Look below for lines that hold the string "wall" and copy each one.

Records provided:
-------------------------
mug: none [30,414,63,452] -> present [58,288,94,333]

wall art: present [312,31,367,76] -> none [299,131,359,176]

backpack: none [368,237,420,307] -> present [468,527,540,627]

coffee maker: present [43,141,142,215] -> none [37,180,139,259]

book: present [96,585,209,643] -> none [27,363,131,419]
-------------------------
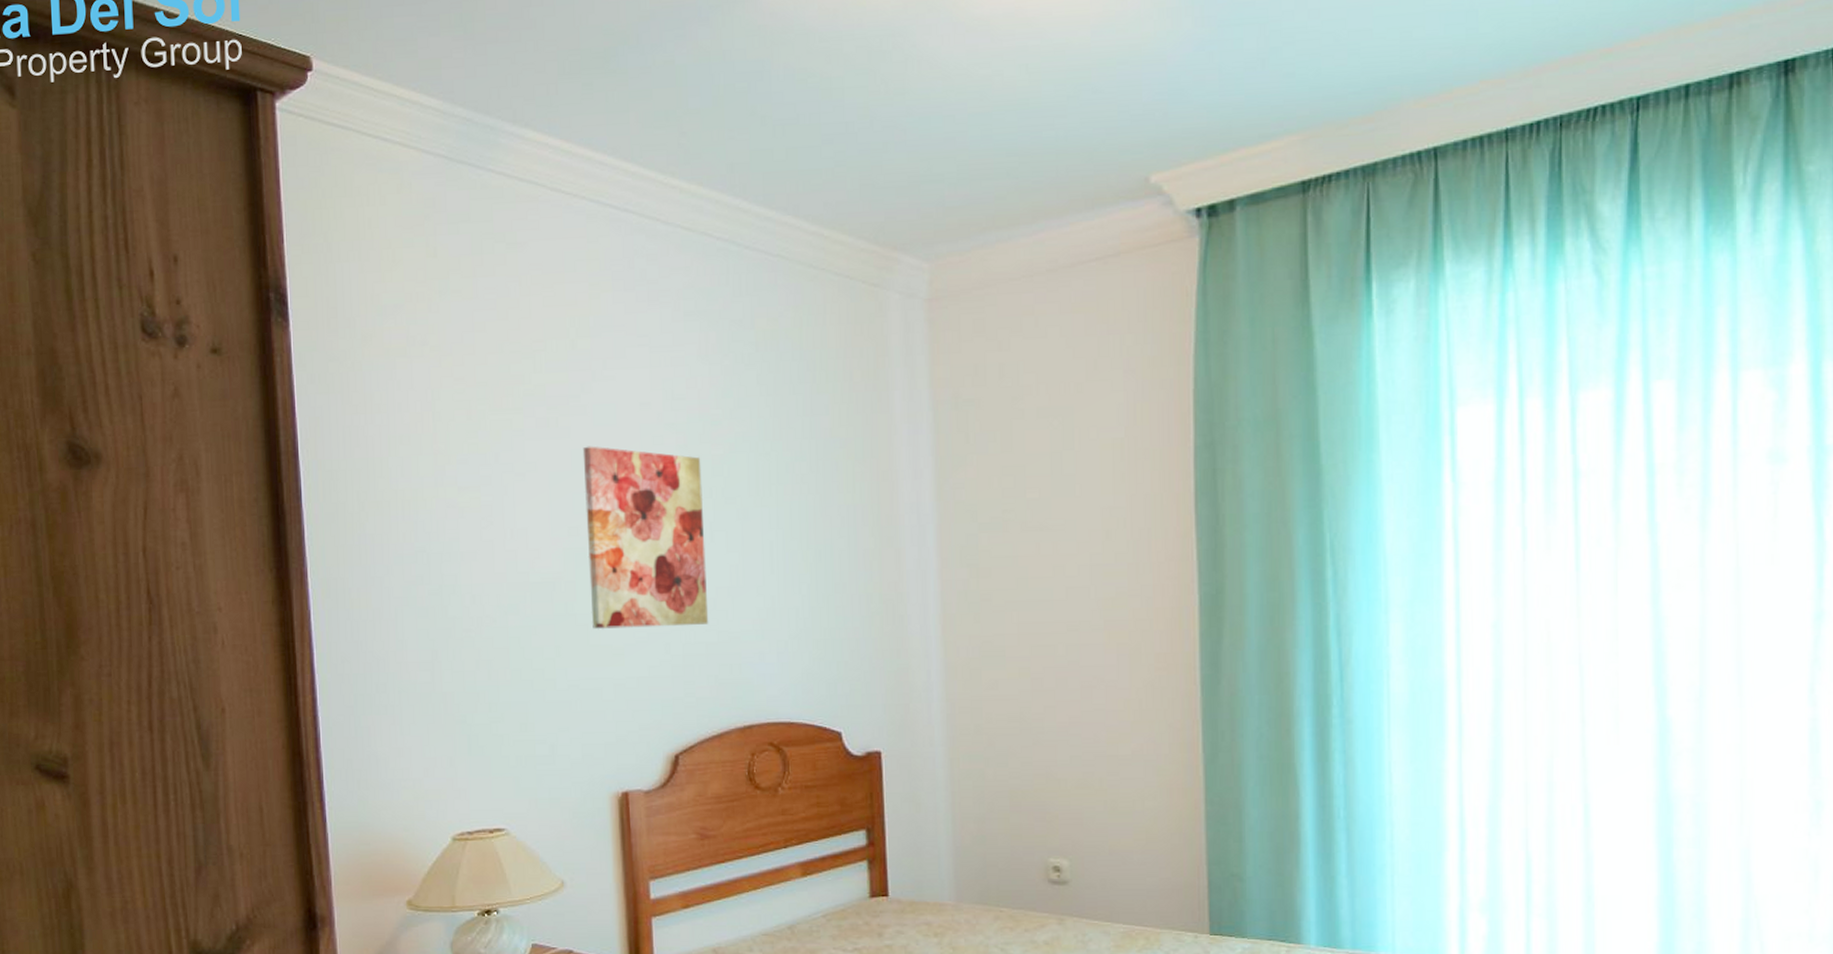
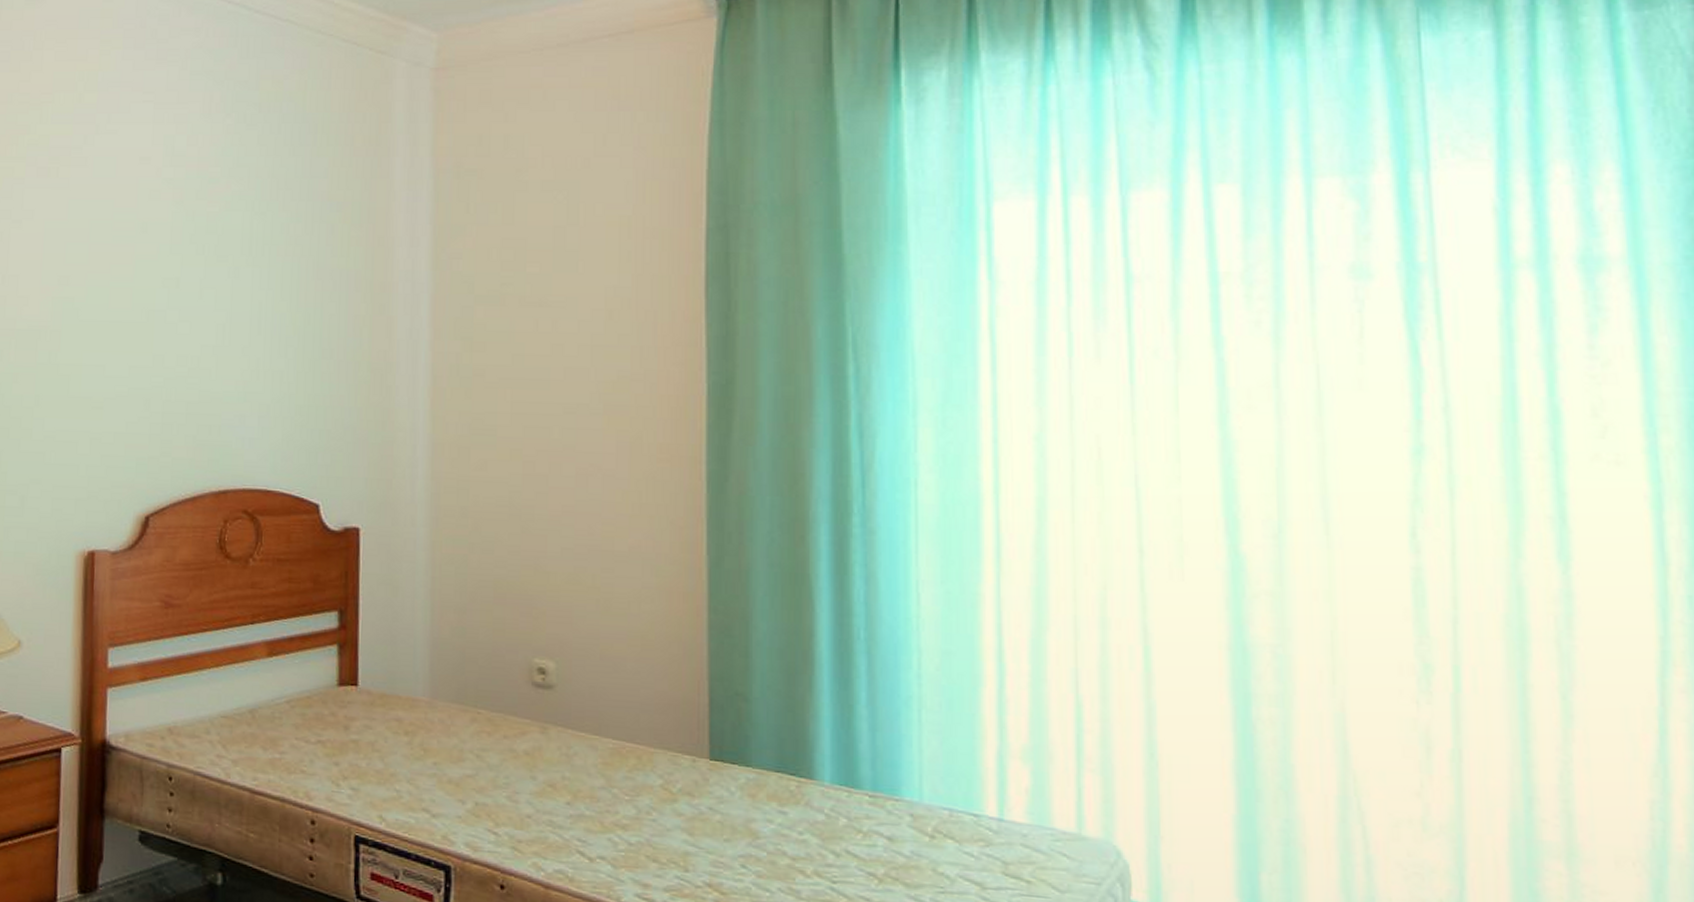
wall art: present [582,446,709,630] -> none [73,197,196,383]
-------------------------
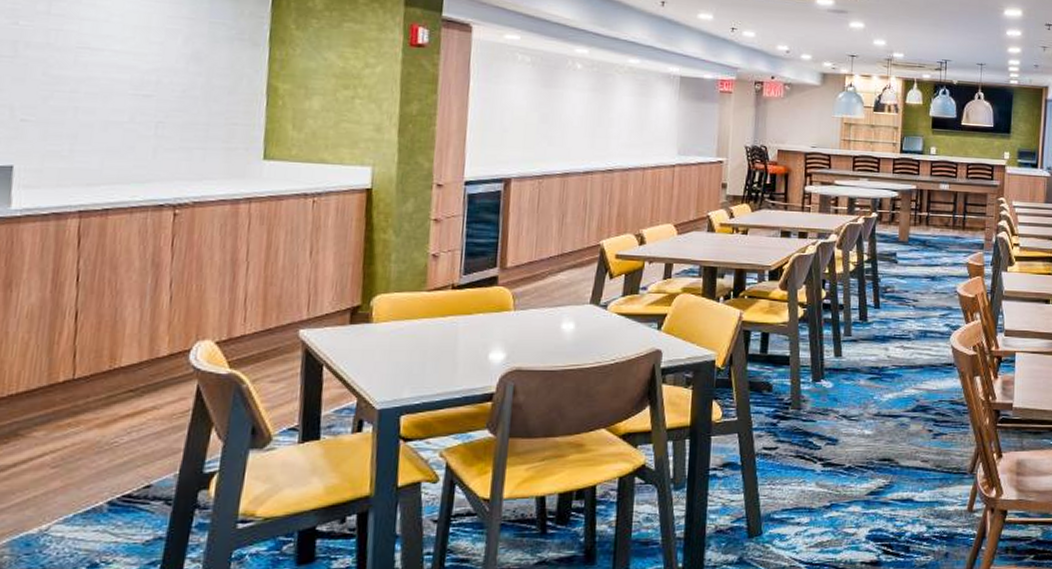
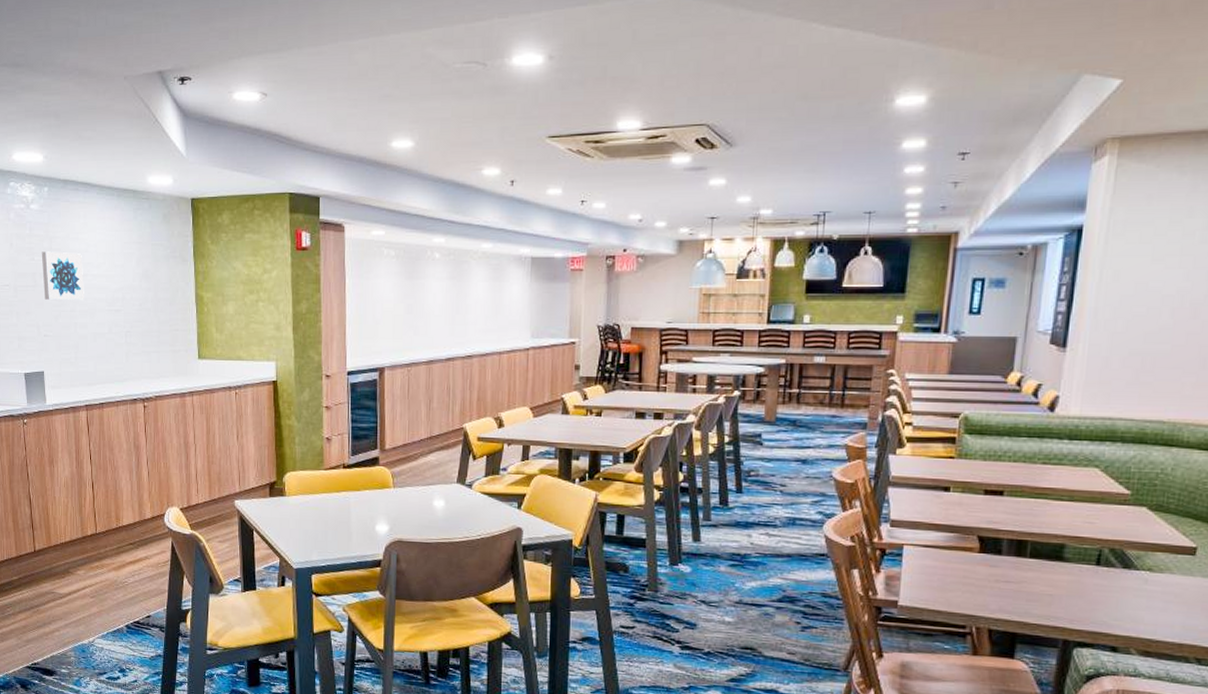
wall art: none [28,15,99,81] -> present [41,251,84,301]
-------------------------
Your response:
wall art: present [312,31,367,76] -> none [299,131,359,176]
wall art: present [582,446,709,630] -> none [73,197,196,383]
wall art: none [28,15,99,81] -> present [41,251,84,301]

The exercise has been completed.